> [The problem]: Please transcribe the records word for word, beginning with the line containing "collection date: 1988-09-25" and continuing through the last line of the records, both of those lines included.
═══ Supplied records
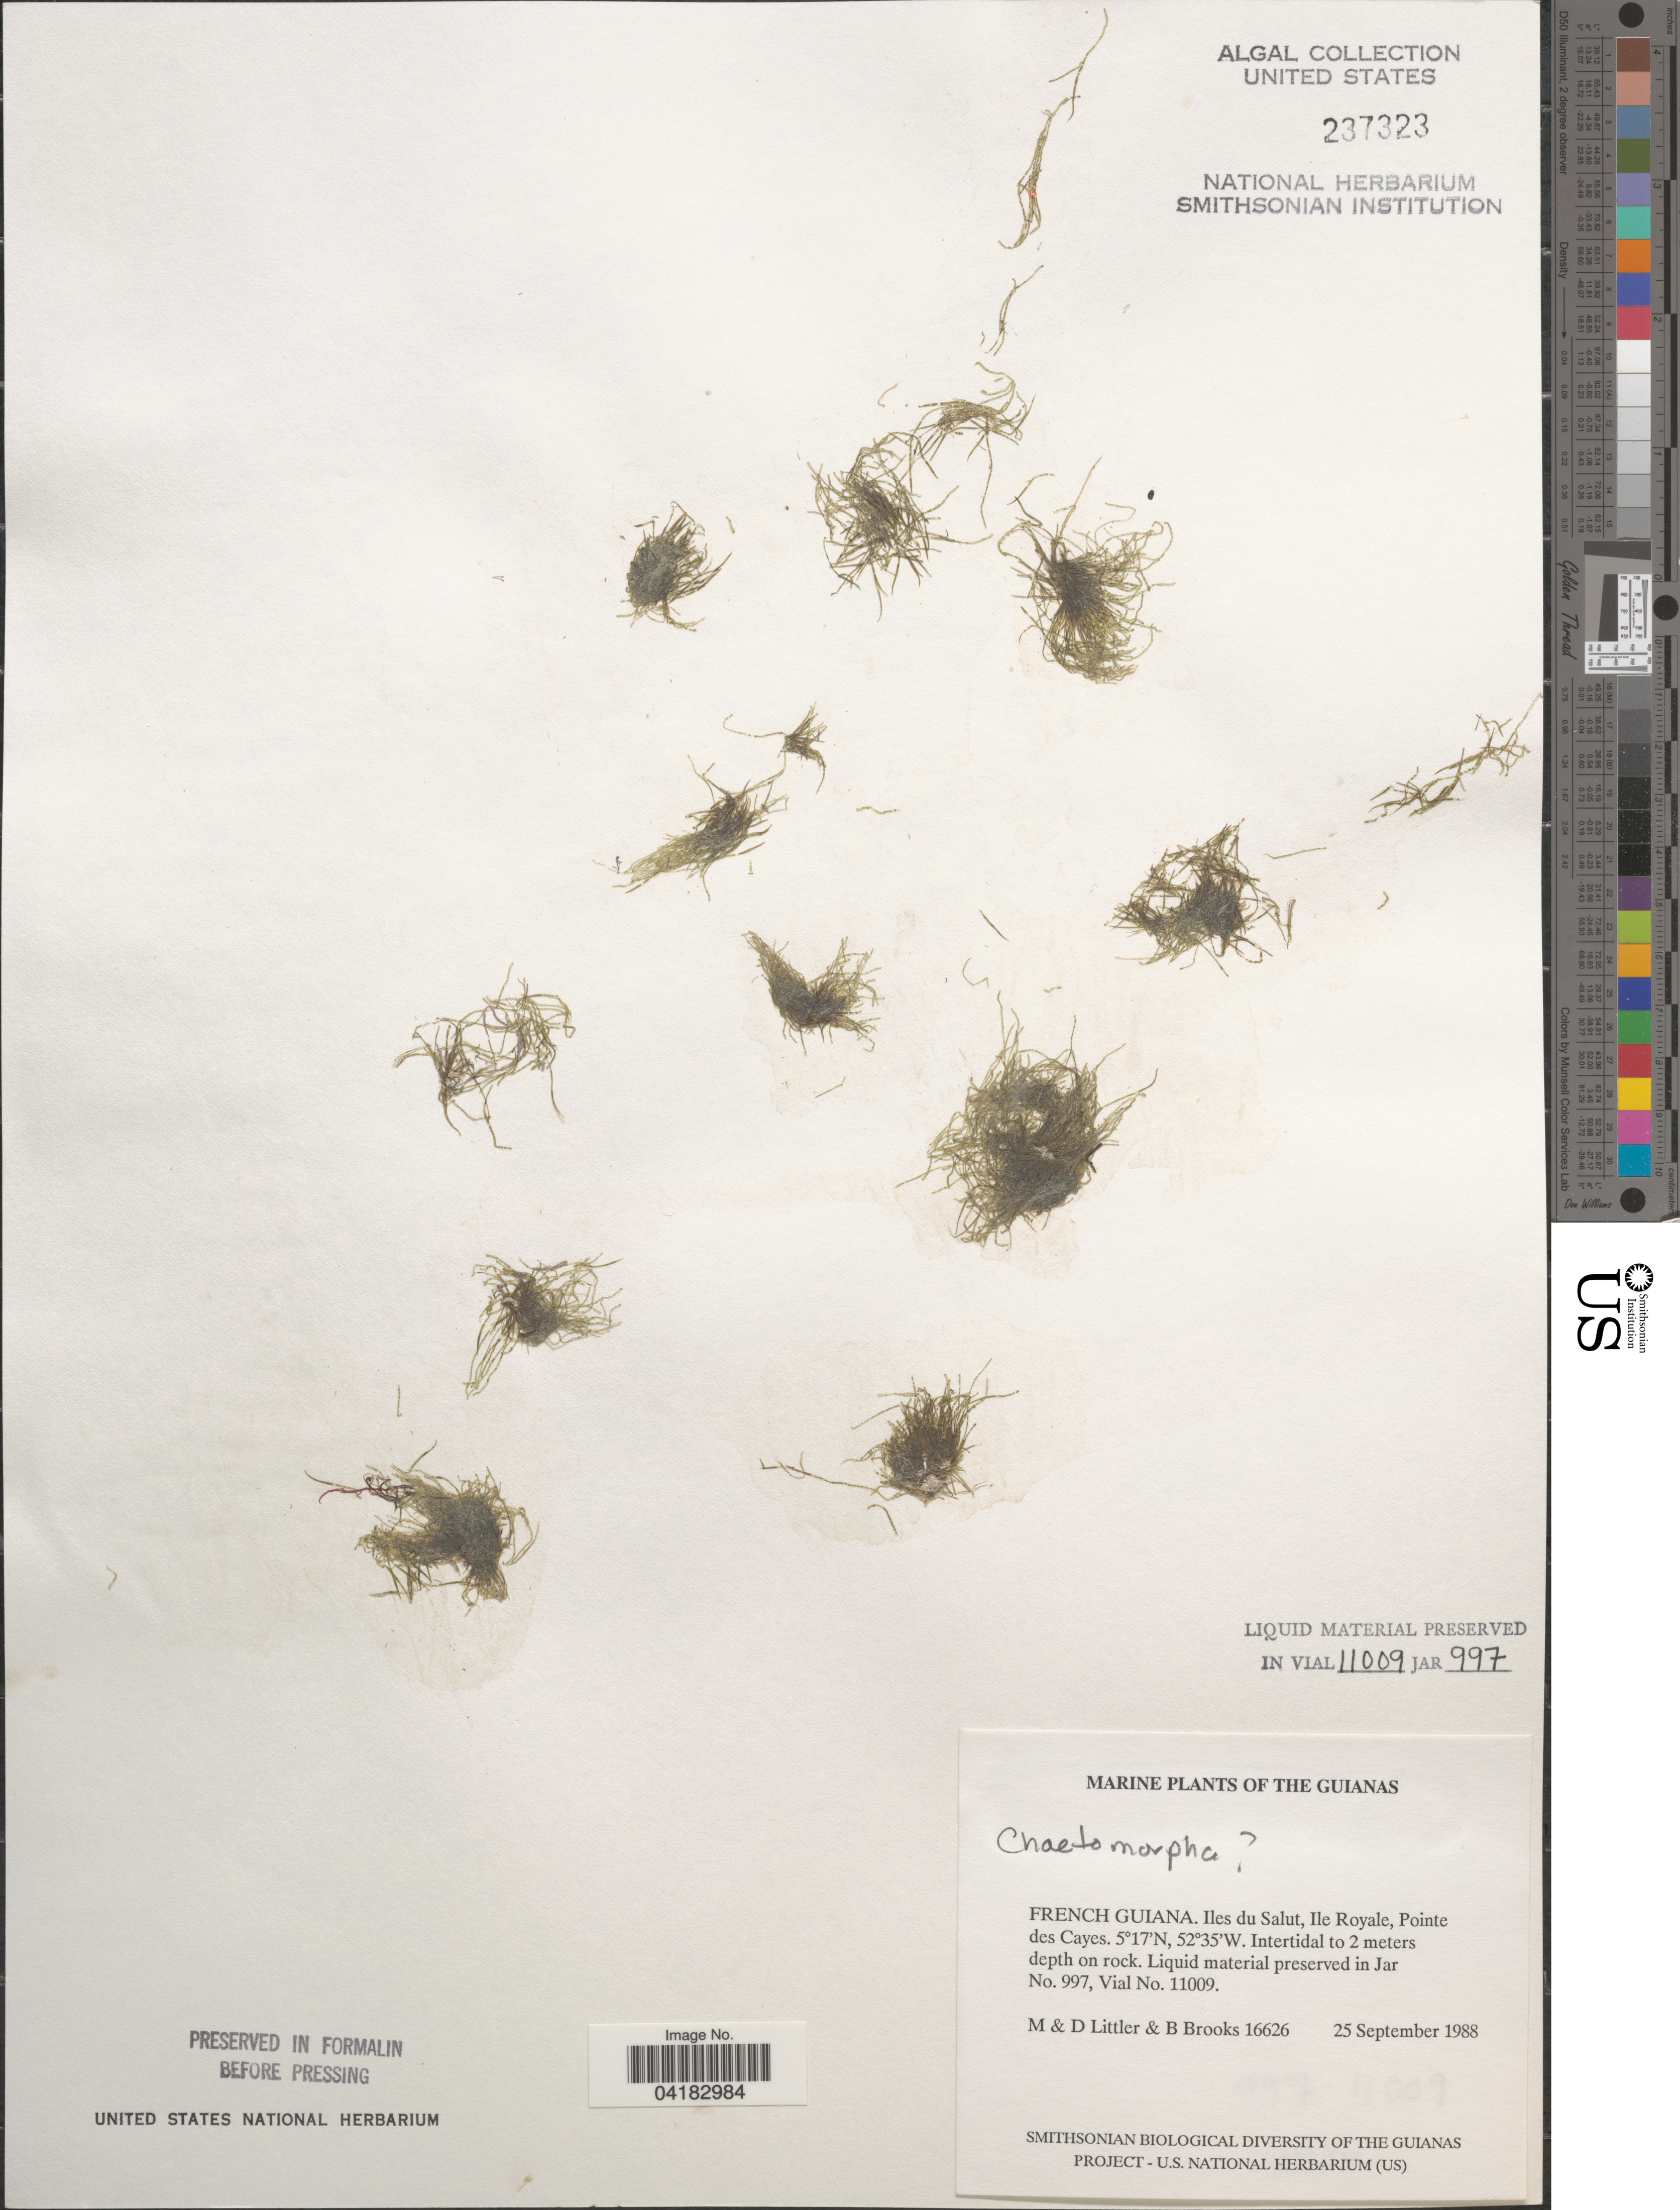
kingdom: Plantae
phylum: Chlorophyta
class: Ulvophyceae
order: Cladophorales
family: Cladophoraceae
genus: Chaetomorpha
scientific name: Chaetomorpha sp.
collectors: M. Littler, D. S. Littler & B. Brooks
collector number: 16626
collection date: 1988-09-25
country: French Guiana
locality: The Guianas. Iles du Salut, Ile Royale, Pointe des Cayes.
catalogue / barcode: US 237323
══════
> [Exercise response]:
collection date: 1988-09-25
country: French Guiana
locality: The Guianas. Iles du Salut, Ile Royale, Pointe des Cayes.
catalogue / barcode: US 237323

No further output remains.